Those years segued into university (not such a major adjustment), but then it was time to grow up and join the real world. And that's exactly where I feel I was unprepared. I wish I'd been warned about the emotional, professional and social challenges that were fast coming my way.

Like me, many of my generation were convinced by teachers and lecturers that we'd have no problems landing our dream jobs, only to discover that 1,001 other people wanted THAT job. Many of us had grand plans to fly the nest and move to London immediately (if not sooner) only to find that it was nearly impossible to do so (and survive) on a graduate's salary.

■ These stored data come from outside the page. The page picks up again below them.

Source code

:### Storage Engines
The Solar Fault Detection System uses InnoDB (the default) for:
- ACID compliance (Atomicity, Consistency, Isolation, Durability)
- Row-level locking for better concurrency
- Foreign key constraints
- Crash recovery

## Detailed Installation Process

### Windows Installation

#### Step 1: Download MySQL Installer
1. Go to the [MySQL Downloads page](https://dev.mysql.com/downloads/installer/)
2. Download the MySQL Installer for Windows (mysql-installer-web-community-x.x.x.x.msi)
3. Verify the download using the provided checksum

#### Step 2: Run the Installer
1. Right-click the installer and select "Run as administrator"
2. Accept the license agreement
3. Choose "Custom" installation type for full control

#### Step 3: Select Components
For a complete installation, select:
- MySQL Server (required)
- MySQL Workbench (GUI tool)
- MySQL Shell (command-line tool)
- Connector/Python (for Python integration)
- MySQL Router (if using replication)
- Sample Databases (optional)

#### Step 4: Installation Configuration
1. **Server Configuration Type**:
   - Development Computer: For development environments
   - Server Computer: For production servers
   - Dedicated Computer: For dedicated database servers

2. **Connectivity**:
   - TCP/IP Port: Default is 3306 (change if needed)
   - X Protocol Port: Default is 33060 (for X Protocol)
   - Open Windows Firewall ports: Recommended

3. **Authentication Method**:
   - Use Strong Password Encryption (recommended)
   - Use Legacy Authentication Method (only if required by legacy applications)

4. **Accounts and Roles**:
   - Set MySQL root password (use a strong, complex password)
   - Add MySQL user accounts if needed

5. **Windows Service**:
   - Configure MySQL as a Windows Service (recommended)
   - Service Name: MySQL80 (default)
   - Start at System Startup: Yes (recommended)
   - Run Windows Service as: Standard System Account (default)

And, to make it all worse, there was the acute Facebook-induced envy caused by endless photos of smug individuals already employed in their dream jobs, living in their dream pads, and having Instagram-perfect barbeques with their besties every weekend (even in winter, the sods). 

What of the role of social media in all this?  The nature of the beast means that we have instant access to people’s lives, and so we naturally only post the things that we want other people to see and admire. Regardless of whether this is a conscious effort to incite jealousy or not, the effect is pretty much the same and it's all too easy to assume your contemporaries are leading perfect professional and social lives while you’re looking at another weekend developing your relationship with the Dominos delivery guy. 

And therein lies the root of the problem.  We’re so busy presenting a glossy and photo-ready front, teamed with an innate sense of competitiveness and overuse of the word ‘fine’ (it never means 'fine'), that most of us are left with the feeling that we’re the only ones who are groping through the dark. 

My generation has been told that we’re going to be Mark Zuckerberg-like leaders and CEOs by the time we’re 30, with early retirement just a decade away.  Well, I turn 30 in 32 months and I can guarantee that I will not be a CEO by then (unless it’s of Charlotte Rottenburg Inc., net value £50). It turns out we have to become pretty nifty at beating off fellow Millennials with a professionally barbed stick to get the jobs and promotions we want.  The sad reality is that an estimated 44% of people who have graduated in the last four years are stuck in low-wage jobs, and only 42% of those graduates claim that they are in the career they wanted.

Our twenties are the crucial years in which our identities are really shaped. Away from the cliques and unwritten social rules of home, school and university, we can be whomever we choose to be, which is actually pretty terrifying. This new-found independence can be daunting and overwhelming. Personally, I often feel like I’m madly treading water, trying to stay afloat and choose the best direction for my life when, honestly, I don’t have a clue what I’m doing. 

But I do know this: I'm not alone. And realising that I am not the only one having a tough time plays a huge part in alleviating my feelings of inadequacy. It’s something I’ve only recently done, and the positive effect it has made to my general mind-set is huge.The majority of my contemporaries in those 'perfect' jobs are also working long hours. And they've also had moments of self-doubt, days where they feel like chucking their keyboard at their boss’s head, and had small weeping fits in the loo. It’s just that no one will ever admit it. But we should; we're all in this together and we should be supporting each other.

So the next time you find yourself alone at home at the weekend, staring at your Instagram and Facebook feeds, convinced that everyone else is at some über-cool party that you haven’t been invited to, remember this: social media is just a form of personal advertising. No one posts sad selfies. Beneath the Valencia filter, everyone else is working their butts off to make it through the minefield of their twenties, just like you. Once you realise that - and remember that quiet determination, patience, empathy and kindness (to yourself and others) goes a long way – the rocky road through this decade of establishing yourself in the world will become a lot easier to navigate.